• [Exercise brief]: Repeat the taxonomy lines from each of the records below word for word, leaving the pictures out of your answer.
------ Records
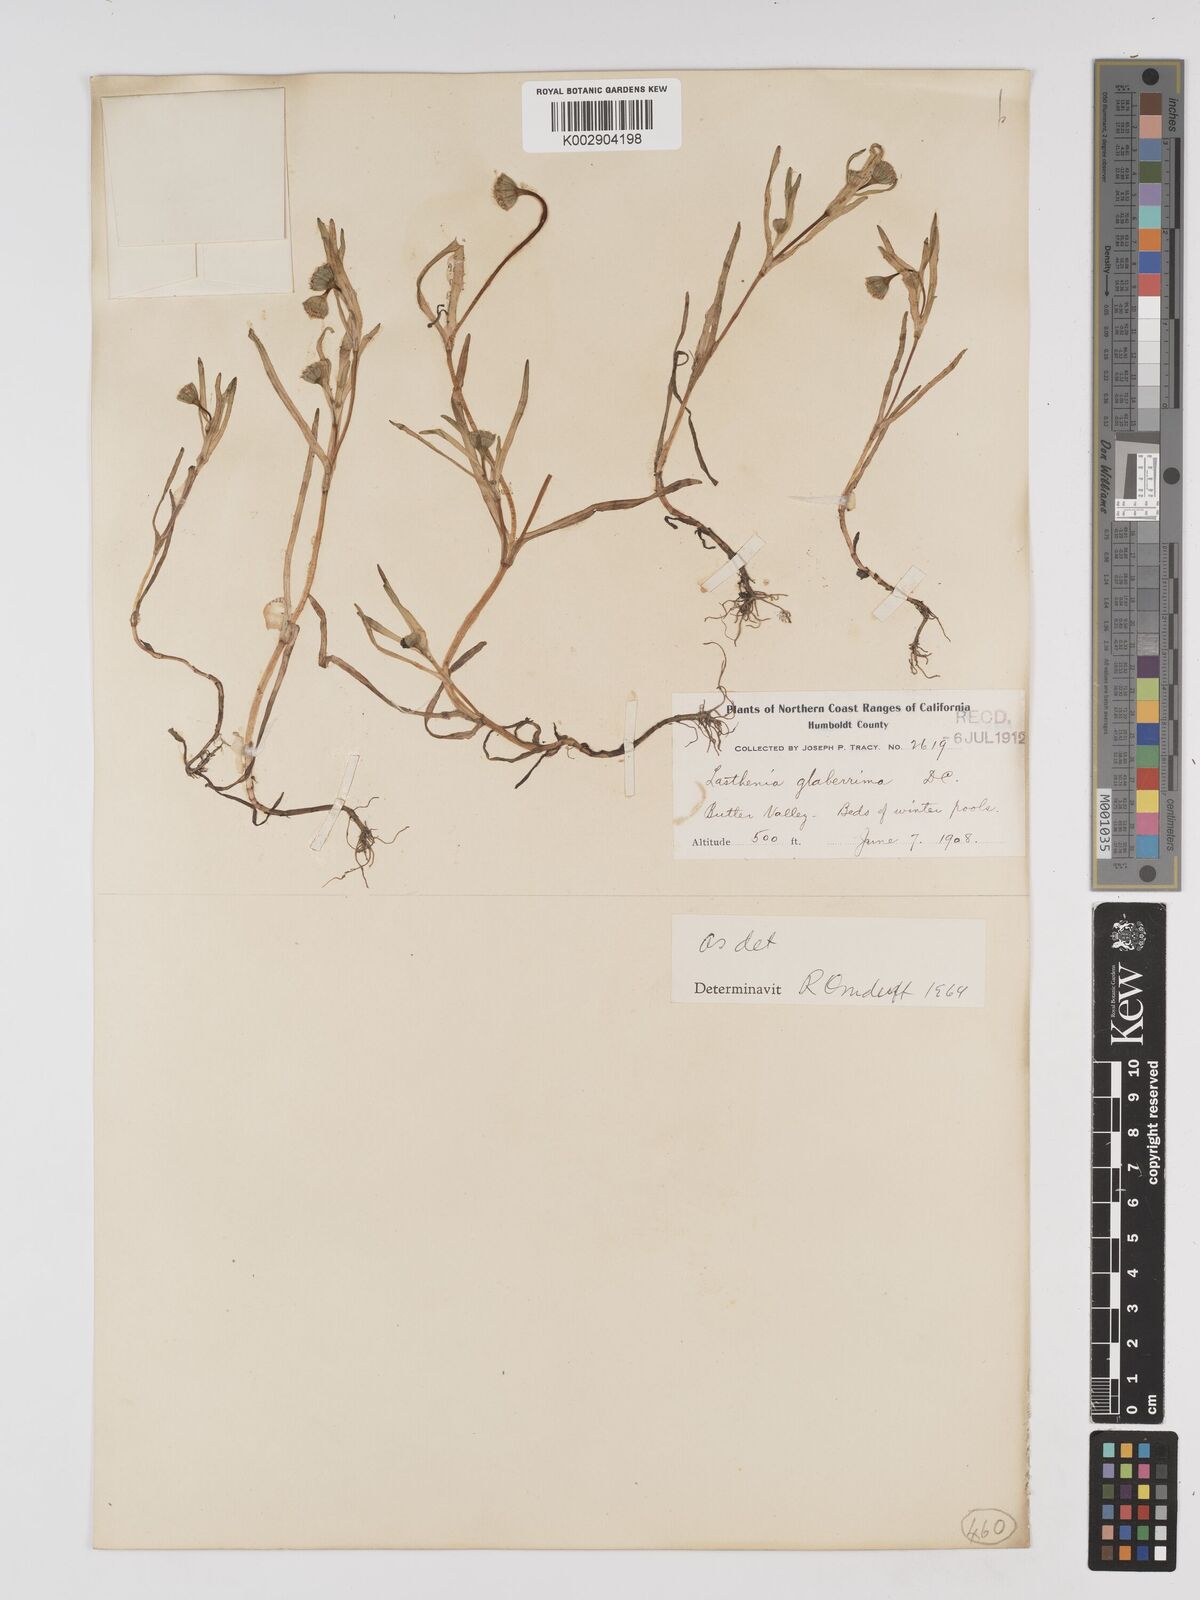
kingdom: Plantae
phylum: Tracheophyta
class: Magnoliopsida
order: Asterales
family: Asteraceae
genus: Lasthenia
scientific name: Lasthenia glaberrima
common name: Smooth goldfields
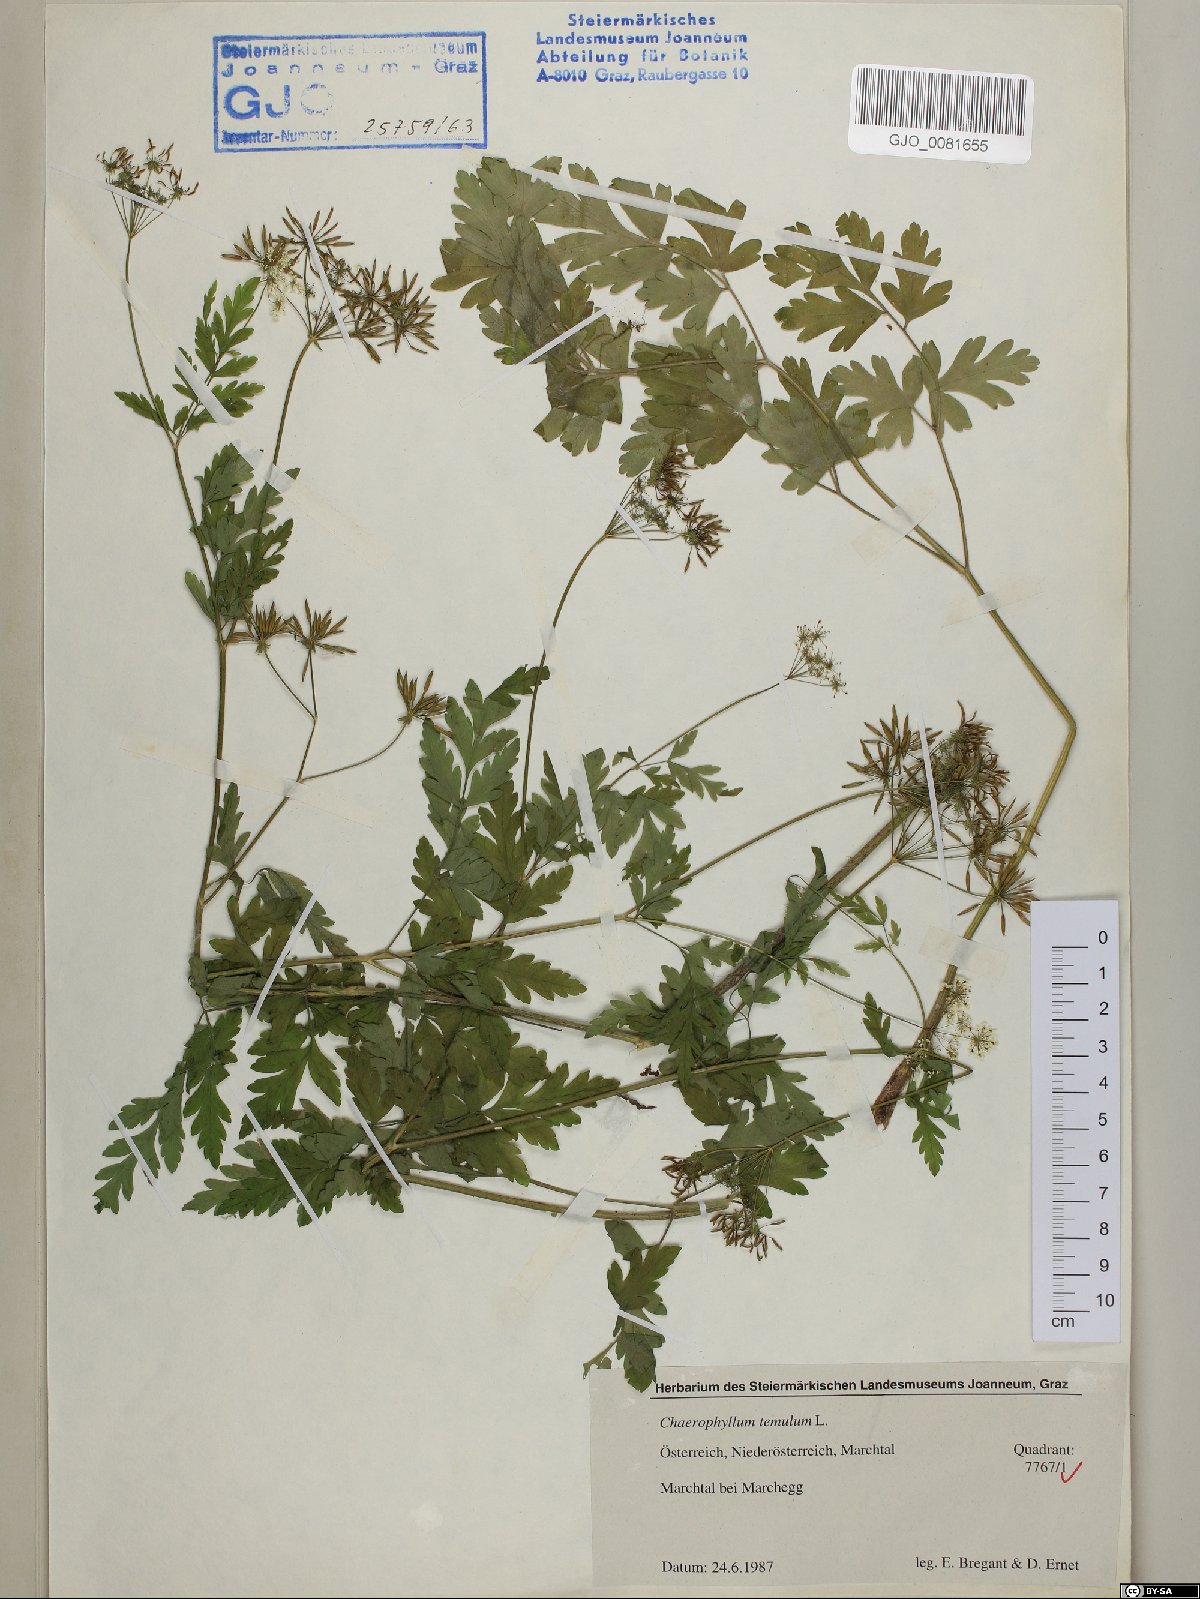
------------
• [Solution for this problem]:
kingdom: Plantae
phylum: Tracheophyta
class: Magnoliopsida
order: Asterales
family: Asteraceae
genus: Lasthenia
scientific name: Lasthenia glaberrima
common name: Smooth goldfields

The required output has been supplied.